[Start of section]

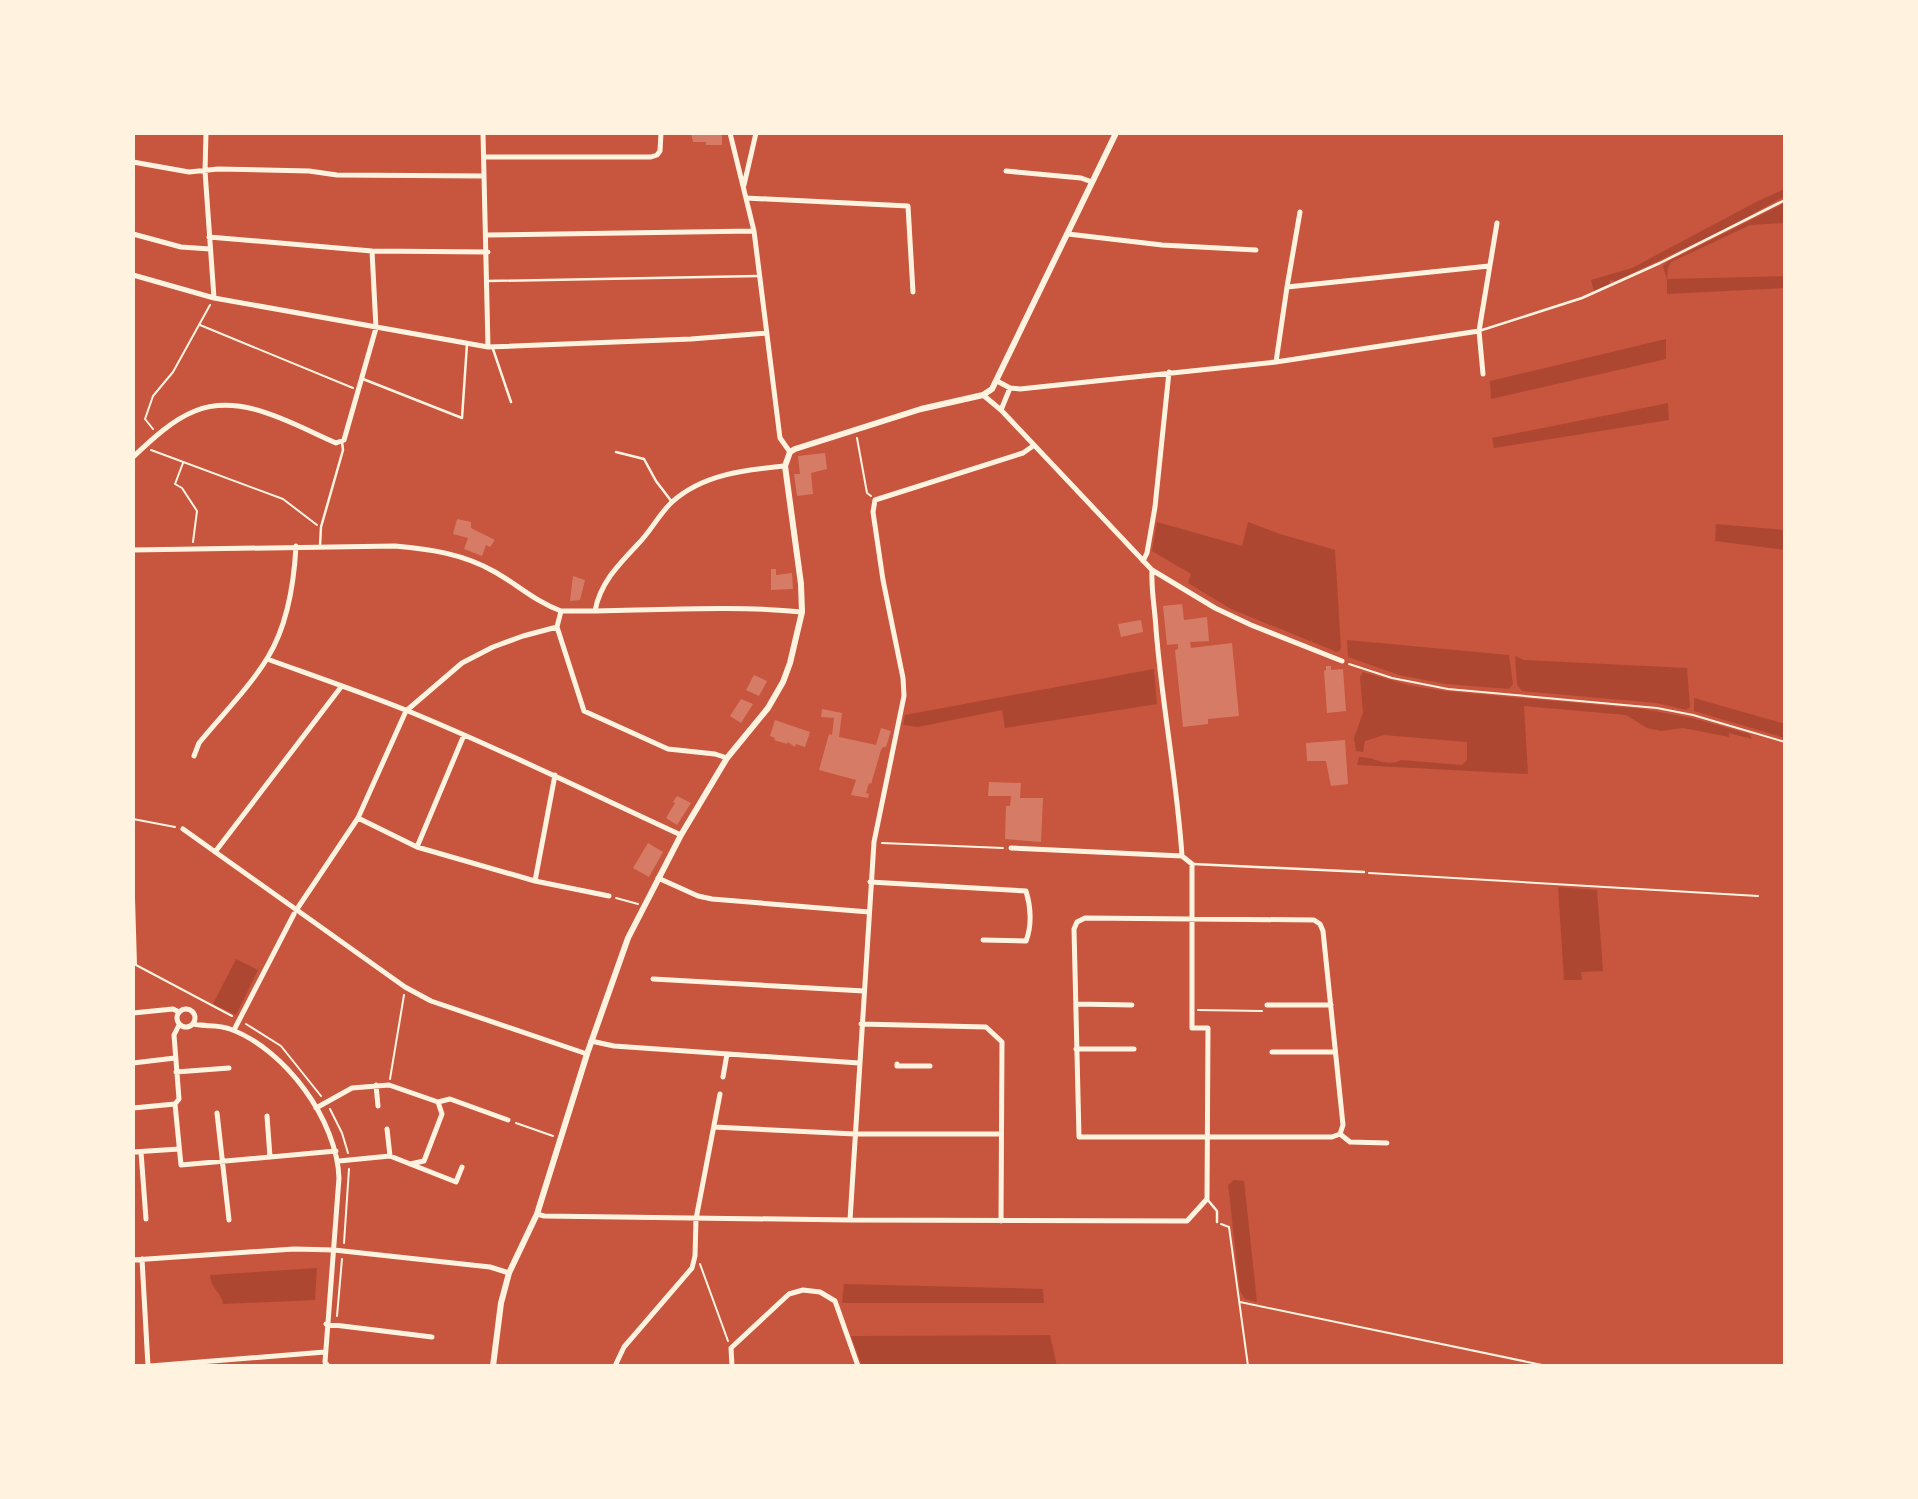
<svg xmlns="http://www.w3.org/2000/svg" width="1918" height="1499" viewBox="0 0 1918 1499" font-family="'Noto Sans',sans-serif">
  <rect width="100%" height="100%" fill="#c8553d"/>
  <path fill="#ae4732" d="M1785,189V196L1729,227L1616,281L1610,280V284L1594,291L1591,280L1632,268L1758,201Z
    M1785,203V223L1750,225L1695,251L1671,262L1668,268L1667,279L1785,276V288L1667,294V280L1663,266L1669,261Z
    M1666,339V359L1491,399L1490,381Z
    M1668,403L1669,420L1494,448L1492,438Z
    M1157,522L1242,546L1248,522L1280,534L1335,550L1341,649L1337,652L1231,609L1188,583L1191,574L1152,551Z
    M1716,524L1785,530V550L1715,541Z
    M1347,640L1509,655L1513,684L1509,689L1446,684L1399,675L1348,657Z
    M1515,656L1524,660L1687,668L1690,707L1686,710L1657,703L1522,691L1517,685Z
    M1154,669L1157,704L1005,728L1002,710L918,727L903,725L905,715Z
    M1363,672L1408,685L1444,691L1643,709L1692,718L1749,734L1752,739L1729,733V737L1683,728L1661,731L1647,728L1626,715L1524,706L1528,774L1357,765L1359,757C1374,756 1385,768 1401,760L1462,765L1467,760V742L1384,735L1365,741L1363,752L1356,751L1354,738L1363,713L1360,677Z
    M1694,698L1785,724V738L1694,711Z
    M1558,887L1597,890L1603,971L1581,972L1582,980H1564Z
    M236,959L258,970L236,1015L213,1004Z
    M1234,1180L1244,1181L1257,1302L1245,1299L1240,1291L1229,1193L1228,1185Z
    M317,1268L315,1300L223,1304C222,1293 211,1289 210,1275Z
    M844,1284L1043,1289L1044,1303H842Z
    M1050,1335L1057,1366H862L851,1336Z"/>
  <path fill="#d67c66" d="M691,133H722V145H706V142H693Z
    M825,453L827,469L811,473L813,494L797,496L794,474H800L798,456Z
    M457,519L471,522V528L495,540L490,547L486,545L482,556L464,549L468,538L453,534Z
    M771,569H776V575L792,573L793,589L771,590Z
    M573,576L585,580L580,600L570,601Z
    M1182,604L1184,620L1207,617L1209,641L1190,642L1191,648L1232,643L1239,716L1208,719V724L1183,727L1175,650L1178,649V644L1167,645L1163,606Z
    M1141,620L1143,632L1121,637L1118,624Z
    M1326,666H1331V670L1343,669L1346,711L1327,713L1324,671L1326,670Z
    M754,675L767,681L759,696L746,690Z
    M741,699L753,704L741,723L730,716Z
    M822,709L842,713L839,737L876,745L881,728L891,731L886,747H883L881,750L871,784L869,783L866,793L869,794L868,798L851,795L856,780L819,770L829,734L832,735L834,718L821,717Z
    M775,720L810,732L805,747L796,744L795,747L788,742L787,744L774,740L775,738L770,736Z
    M1345,740L1348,784L1331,786L1326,761H1307L1306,743Z
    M989,782L1021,783L1020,798H1043L1041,842L1005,839L1006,806H1010L1011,796H988Z
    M677,796L691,803L677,825L666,818L675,803L673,802Z
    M648,843L663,852L649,877L633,868Z"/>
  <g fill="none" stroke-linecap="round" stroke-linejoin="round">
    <path stroke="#fff3e0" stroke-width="2" d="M200,325L353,388
      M153,429L145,419L153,396L173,372L210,305
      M857,438L867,493L871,496
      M151,450L283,499L317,525
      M183,463L175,484L182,488L197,511L193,542
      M1349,664L1392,678L1448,689L1657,708L1693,715L1785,742
      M133,819L175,827
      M882,843L1003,848
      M133,864L136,965L232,1016
      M1369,873L1758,896
      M616,898L638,904
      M1198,1010L1262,1011
      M246,1024L281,1046L321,1096
      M390,1079L404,995
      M330,1109L342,1133L348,1153
      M516,1123L553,1136
      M1221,1224L1229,1227L1248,1366
      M344,1243L349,1169
      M700,1264L728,1341
      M1240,1302L1547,1366
      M337,1316L342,1259"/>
    <path stroke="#fff3e0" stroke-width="2.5" d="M488,281L758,276
      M1479,331L1582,298L1660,263L1785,200
      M493,349L511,402
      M363,379L462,418L467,344
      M616,452L644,459L656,481L672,502
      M320,546L321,527L343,450L342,442
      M1193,864L1364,872
      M1207,1199L1217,1211V1222"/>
    <path stroke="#fff3e0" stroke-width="5" d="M206,133L205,171L214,298
      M483,133L488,347
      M730,133L754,231L780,438L790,452
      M484,157H651L657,155L660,151L661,133
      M133,162L189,172L218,169L309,171L337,175L484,176
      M1006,171L1081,178L1092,182
      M744,185L756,133
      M746,198L908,206L913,292
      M133,234L181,247L210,249
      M1068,234L1162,245L1256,250
      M487,235L754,231
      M209,237L372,251L488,252
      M133,275L214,298L488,347L691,339L767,333
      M1287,287L1300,212
      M1276,362L1287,287L1489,266
      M1483,374L1479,331L1497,223
      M997,381L1010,388L1020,389L1276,362L1479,331
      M983,395L1001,410L1152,570L1215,608L1251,625L1342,661
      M1001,410L1010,388
      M133,457C151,440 172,420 195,411C242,392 294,425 336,443L344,440L376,328L372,251
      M133,550L395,546C430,549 464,554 495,572C518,585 536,602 561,611C641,612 723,604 802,612
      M1143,561L1147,553L1155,507L1169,372
      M595,611C600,583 619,564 638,544C651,531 659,514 672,502C703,474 745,470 785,466
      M557,627L584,711L668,749L715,754L727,758
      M267,659C314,676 361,692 408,711C501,749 590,793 681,835
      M194,756L199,743C221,716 250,687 268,657C288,624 294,584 296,546
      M358,818L417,847L535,881L609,896
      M183,829L405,987L431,1001L587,1054
      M417,847L464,735
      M1011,848L1182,856
      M215,852L341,687
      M658,878L698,896L712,899L869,912
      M535,881L555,775
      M870,882L1026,891C1031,907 1032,926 1026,941L983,940
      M297,909L358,818L406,711L462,663L493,647L523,636L557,627L561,611
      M1085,918L1314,920L1320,924L1323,931L1343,1125L1340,1134L1332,1137H1079L1074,929L1077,922Z
      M653,979L864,991
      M1076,1004L1132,1005
      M1267,1005H1331
      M177 1018a9 9 0 1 1 18 0a9 9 0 1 1-18 0Z
      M133,1013L173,1009L179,1012
      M193,1024C206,1027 218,1024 230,1029C285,1049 337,1120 339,1178L325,1362L328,1366
      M861,1024L986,1027L1002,1042L1001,1221
      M179,1025L174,1035L179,1099L175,1104L181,1165L336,1151
      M234,1030L294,914
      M591,1041L614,1046L859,1063
      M1076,1049H1134
      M1272,1052H1335
      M133,1063L175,1058
      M897,1064V1066H930
      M176,1072L229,1068
      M723,1077L727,1054
      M376,1085L378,1106
      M133,1108L175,1104
      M316,1108L352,1088L389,1085L438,1102L450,1099L508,1120
      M217,1113L229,1220
      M267,1116L270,1157
      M714,1127L855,1134H1001
      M387,1129L390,1156
      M1340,1134L1350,1142L1387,1143
      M133,1152L179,1149
      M141,1152L146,1219
      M339,1161L390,1156L456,1182L462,1167
      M410,1164L424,1161L442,1114L438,1102
      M537,1214L544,1216L850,1220L1187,1221L1207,1199L1208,1028H1192V864L1182,856C1177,780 1162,705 1156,629C1155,609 1151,590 1152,570
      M850,1220L874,842L904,696L903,678L883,580L873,512L875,500L1023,453L1033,446
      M142,1259L148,1366
      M133,1260L294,1249L334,1250L490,1267L509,1273
      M326,1324L432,1337
      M150,1366L325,1352
      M615,1366L624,1347L692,1268L695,1256L696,1219L720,1094
      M732,1366L731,1348L789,1294L803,1290L820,1292L835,1301L858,1366"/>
    <path stroke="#fff3e0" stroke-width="6" d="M493,1366L501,1303L509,1273L537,1214L587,1054L628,938L681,835L727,758L768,708L783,682L790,663L802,612L801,584L785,466L790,452L795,449L921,409L983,395L992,389L1116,133"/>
  </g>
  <rect width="1918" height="1499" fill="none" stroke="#fff3e0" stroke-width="270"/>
</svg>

[End of section]

# [Assignment]
Working from the records above, write out verbatim only the lines from the line containing "M1326,666H1331V670L1343,669L1346,711L1327,713L1324,671L1326,670Z" through the line containing "M516,1123L553,1136".

# [Answer box]
    M1326,666H1331V670L1343,669L1346,711L1327,713L1324,671L1326,670Z
    M754,675L767,681L759,696L746,690Z
    M741,699L753,704L741,723L730,716Z
    M822,709L842,713L839,737L876,745L881,728L891,731L886,747H883L881,750L871,784L869,783L866,793L869,794L868,798L851,795L856,780L819,770L829,734L832,735L834,718L821,717Z
    M775,720L810,732L805,747L796,744L795,747L788,742L787,744L774,740L775,738L770,736Z
    M1345,740L1348,784L1331,786L1326,761H1307L1306,743Z
    M989,782L1021,783L1020,798H1043L1041,842L1005,839L1006,806H1010L1011,796H988Z
    M677,796L691,803L677,825L666,818L675,803L673,802Z
    M648,843L663,852L649,877L633,868Z"/>
  <g fill="none" stroke-linecap="round" stroke-linejoin="round">
    <path stroke="#fff3e0" stroke-width="2" d="M200,325L353,388
      M153,429L145,419L153,396L173,372L210,305
      M857,438L867,493L871,496
      M151,450L283,499L317,525
      M183,463L175,484L182,488L197,511L193,542
      M1349,664L1392,678L1448,689L1657,708L1693,715L1785,742
      M133,819L175,827
      M882,843L1003,848
      M133,864L136,965L232,1016
      M1369,873L1758,896
      M616,898L638,904
      M1198,1010L1262,1011
      M246,1024L281,1046L321,1096
      M390,1079L404,995
      M330,1109L342,1133L348,1153
      M516,1123L553,1136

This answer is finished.